By Tony Farina
It has been 12 long years since real excitement was generated for anything in Niagara Falls and nothing that has happened since or is on the drawing boards now will come close to electrifying the city like Nik Wallenda’s historic tightrope walk across Niagara Falls.
It was June 15, 2012 when more than 13 million viewers from around the world and tens of thousands on site on both sides of the river watched daredevil Wallenda take his incredible night walk across Niagara Falls after months of controversy to clear the path for him to really put Niagara Falls on the world map again. It was a huge success.
But alas, Wallenda wanted to stay in Niagara Falls and open an entertainment tourist attraction that would have been a big draw for the American side but that didn’t happen.

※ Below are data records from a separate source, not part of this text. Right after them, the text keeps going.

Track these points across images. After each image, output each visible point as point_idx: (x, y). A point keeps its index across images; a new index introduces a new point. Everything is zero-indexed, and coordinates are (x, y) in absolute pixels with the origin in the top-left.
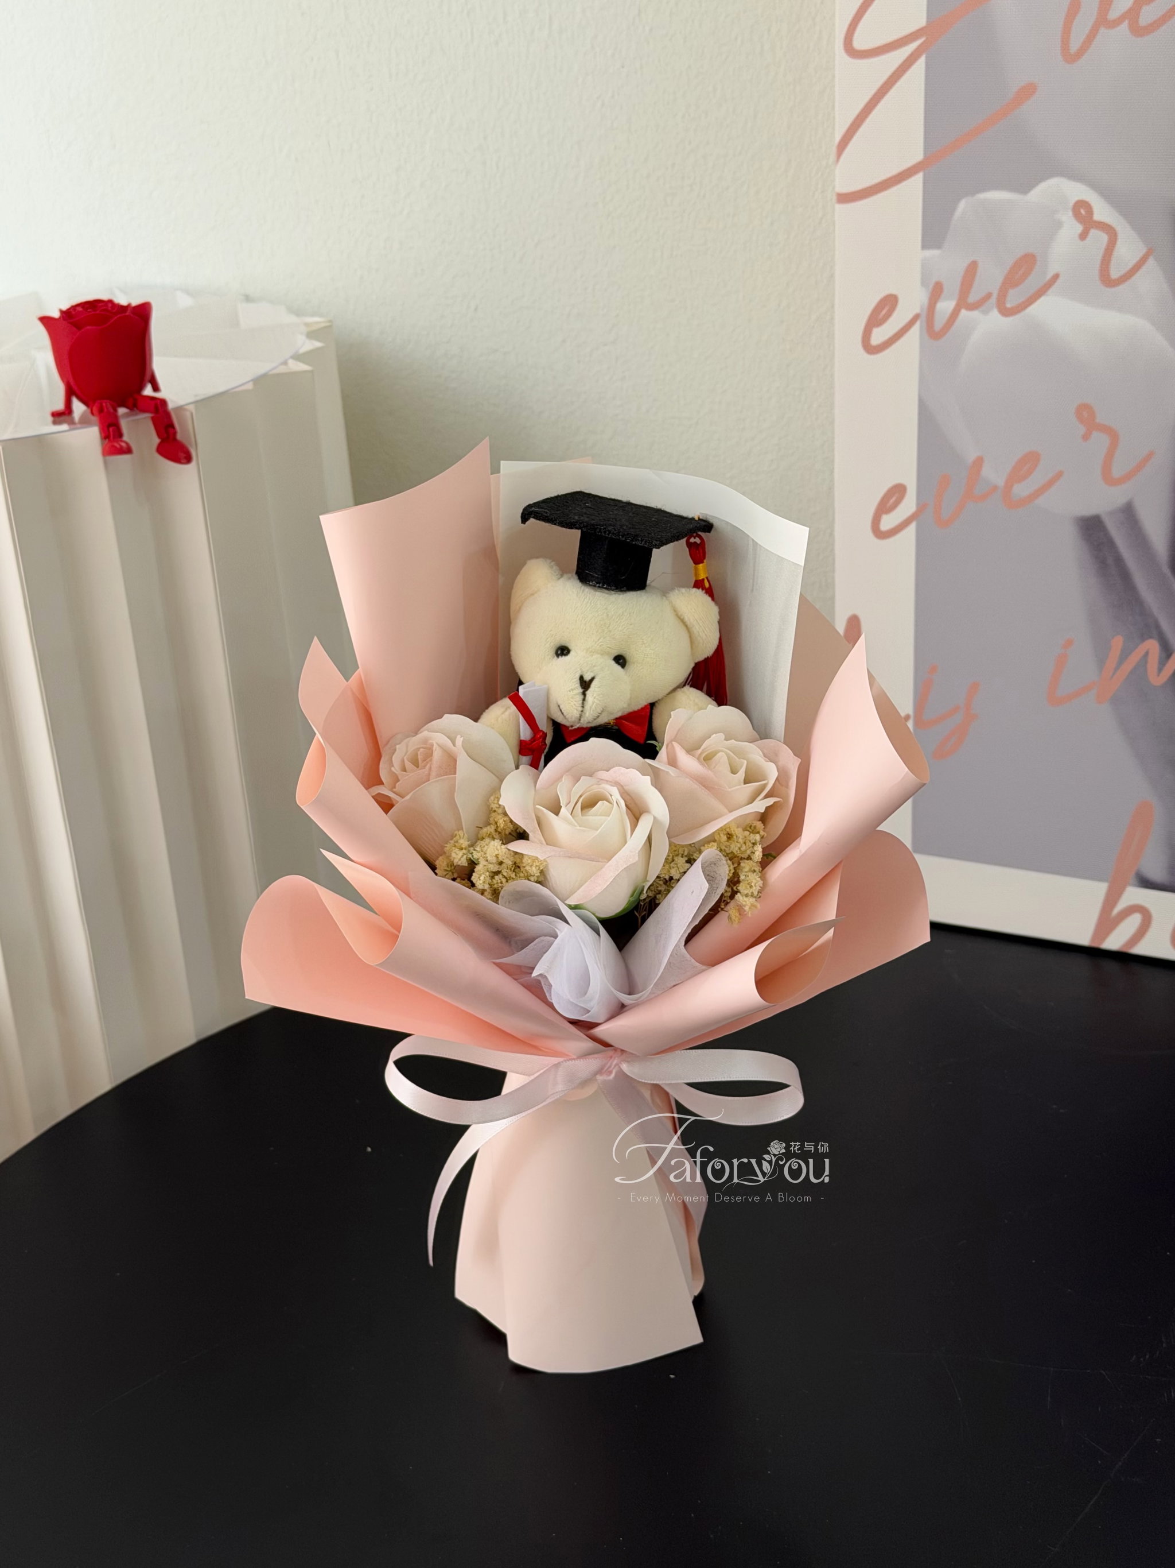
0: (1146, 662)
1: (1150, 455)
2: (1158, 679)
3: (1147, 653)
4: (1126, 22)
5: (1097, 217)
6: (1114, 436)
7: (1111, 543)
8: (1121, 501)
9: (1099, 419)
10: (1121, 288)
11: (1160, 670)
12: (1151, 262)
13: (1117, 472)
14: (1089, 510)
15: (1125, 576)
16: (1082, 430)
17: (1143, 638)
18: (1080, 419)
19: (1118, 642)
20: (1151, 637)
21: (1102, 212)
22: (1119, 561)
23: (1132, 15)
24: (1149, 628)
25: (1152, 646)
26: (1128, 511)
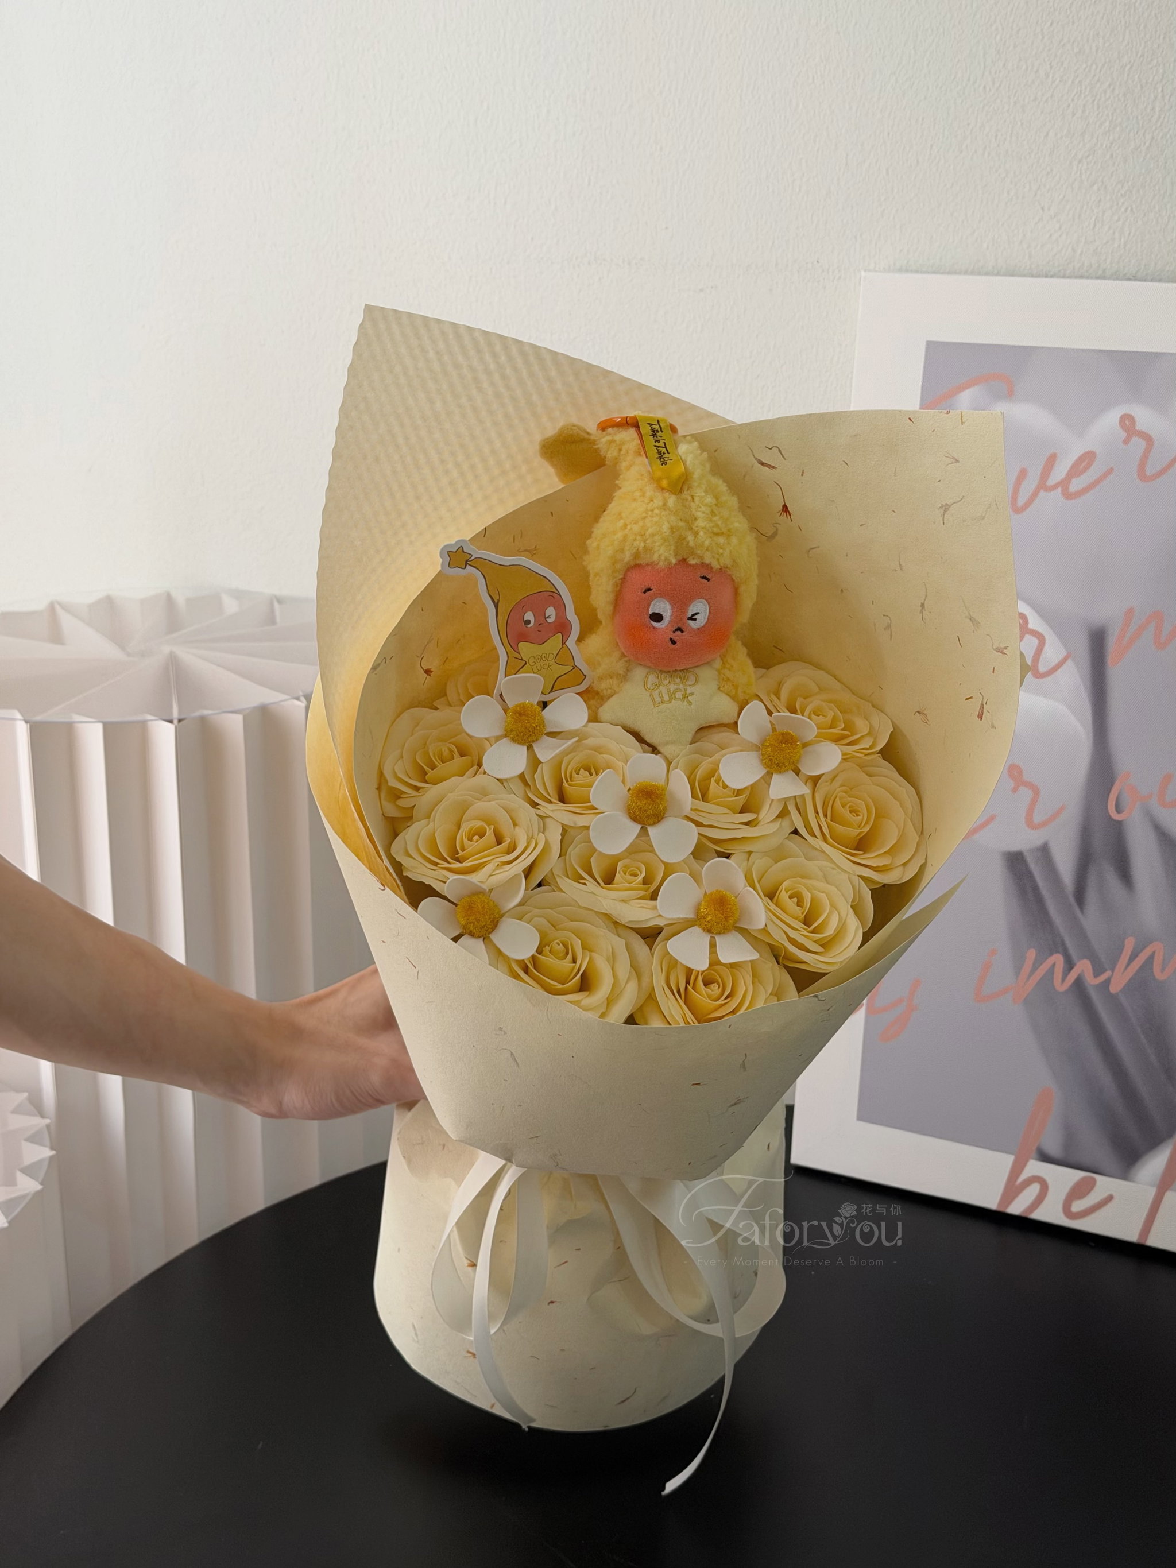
0: (1053, 973)
1: (1062, 809)
2: (1062, 985)
3: (1054, 964)
4: (1060, 489)
5: (1031, 626)
6: (1036, 792)
7: (1030, 874)
8: (1039, 842)
9: (1026, 777)
10: (1045, 680)
11: (1063, 980)
12: (1070, 663)
13: (1037, 819)
14: (1014, 848)
15: (1040, 901)
16: (1012, 784)
17: (1051, 954)
18: (1011, 775)
19: (1032, 954)
20: (1057, 952)
21: (1035, 622)
22: (1036, 889)
23: (1064, 483)
24: (1057, 946)
25: (1058, 959)
26: (1044, 850)
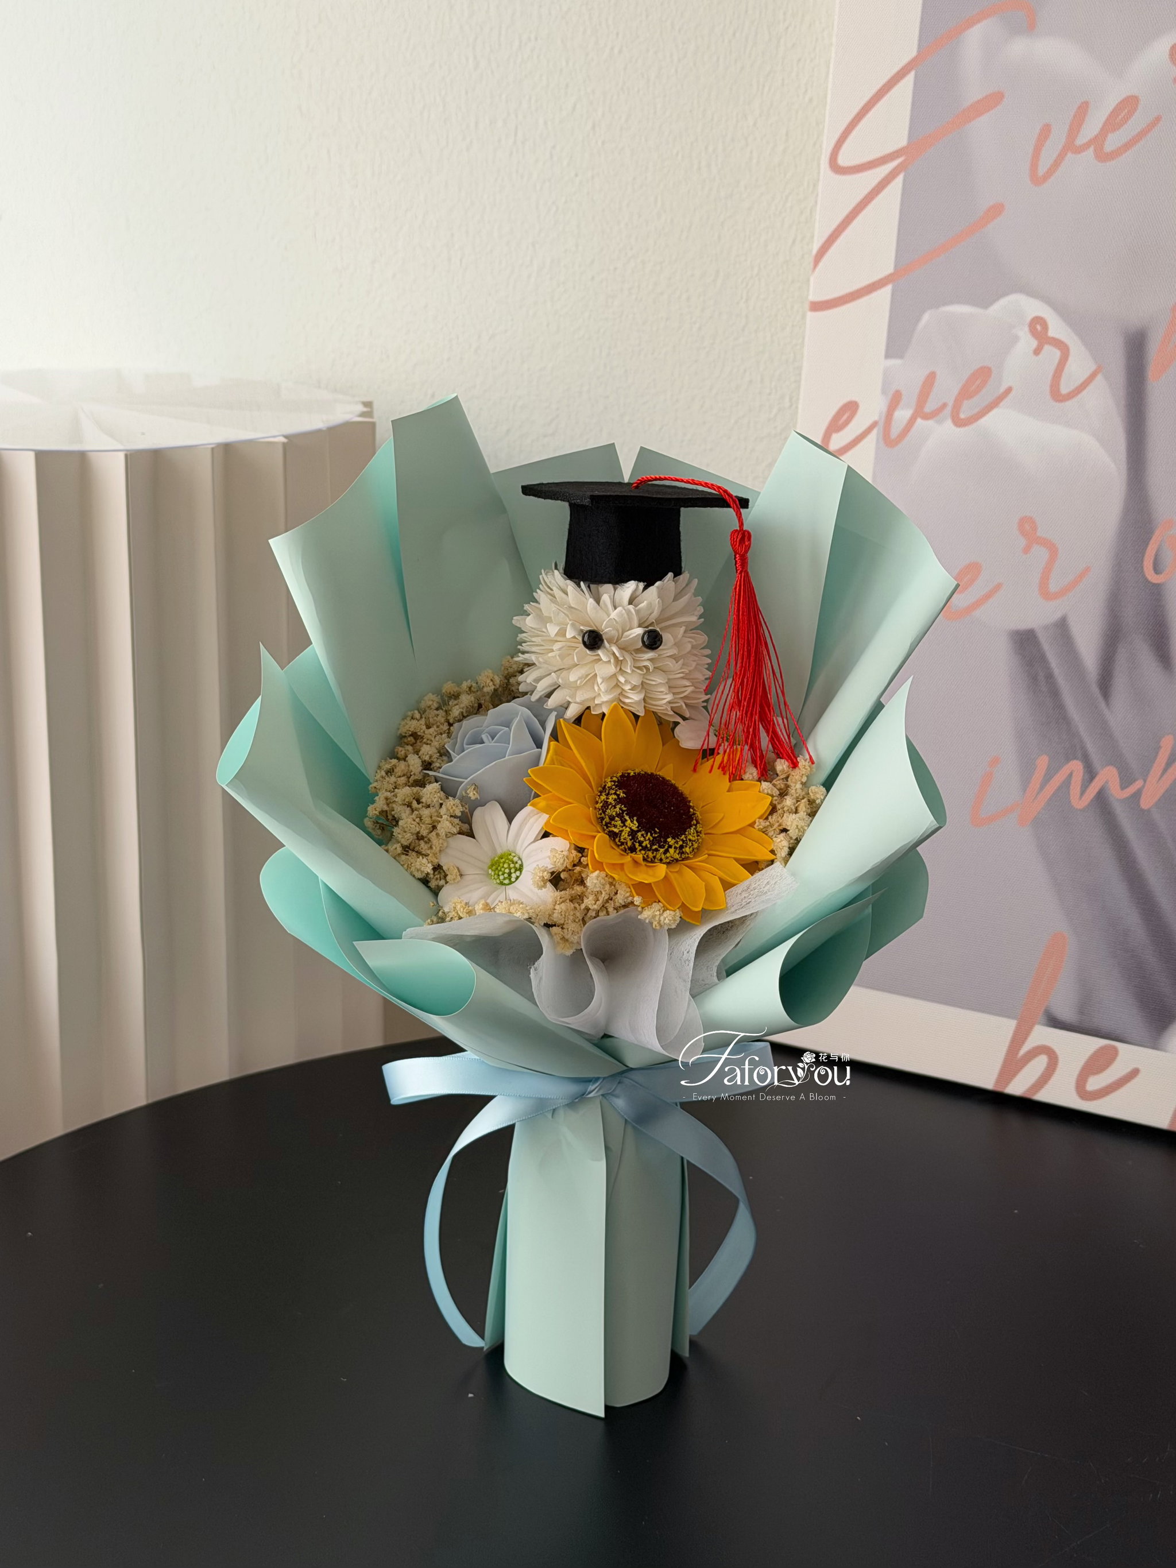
0: (1070, 783)
2: (1081, 800)
3: (1071, 775)
4: (1092, 148)
5: (1052, 334)
6: (1053, 550)
7: (1043, 658)
8: (1055, 616)
9: (1041, 533)
10: (1068, 403)
11: (1083, 793)
12: (1100, 380)
13: (1054, 586)
14: (1024, 625)
15: (1055, 693)
16: (1023, 542)
17: (1068, 760)
18: (1022, 531)
19: (1043, 762)
20: (1075, 758)
21: (1057, 329)
22: (1050, 677)
23: (1098, 140)
24: (1076, 750)
25: (1076, 767)
26: (1062, 626)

The powers that be at the time instead went hook, line, and sinker to build a grand hotel for a political crony of the governor and the city, pretty much gifting land with tax breaks on Rainbow Blvd. for the Hamister Hotel, nothing close to the possibilities that a Wallenda tourist center would have brought to the Falls.
Wallenda and his dreams are long gone and left standing is a small hotel that is a legacy to political connections, the sort of connections that have kept Niagara Falls an empty and broken city with development projects falling nearly every day.
The latest development brain child, this time by Mayor Restaino, is to buy 39 properties on Main St., including the Rapids Theater, with $1.5 million in tribal funds transferred to Niagara Falls Urban Renewal to buy the properties ensnarled in a tangled web since much of the property which has been owned by Blue Cardinal Capital, has already eaten up more than a $1 million in state funds and Blue Cardinal’s lender, CNB Bank, has reportedly initiated foreclosure proceedings on 27 of Blue Cardinal’s properties. Investigative Post reports that Blue Cardinal is behind on property taxes and delinquent in paying its bills.
What a tangled mess the city may be getting into by forcing taxpayers into the development business which has been a failure just about anywhere you look in Niagara Falls. City and state taxpayers are on the hook for millions of dollars to political developers, like in the Hamister Hotel deal 12 years ago, who bring little if anything to the table. And transparency in government deals is as murky as the water in a hole in the ground next to the Falls.
It has been a history of failed public development in Niagara Falls and there’s more failure ahead, given the mess on the Main St. properties that the city hopes to acquire from another failed public developer.
The city and the state could have combined forces and dollars by keeping Wallenda as a tourist attraction, capitalizing on his world fame, and bringing new tourists to Niagara Falls, tourists with money to spend in the city. But no, the city got a shadow of the hotel that had been hyped to the moon and Wallenda, the aerialist who put Niagara Falls on the world map again, is long gone.
The only thing that has changed in 12 years is the legacy of failed deeds by government, including the City Market and the Rod Davis venture, in their efforts to revitalize Niagara Falls. Worse now than ever.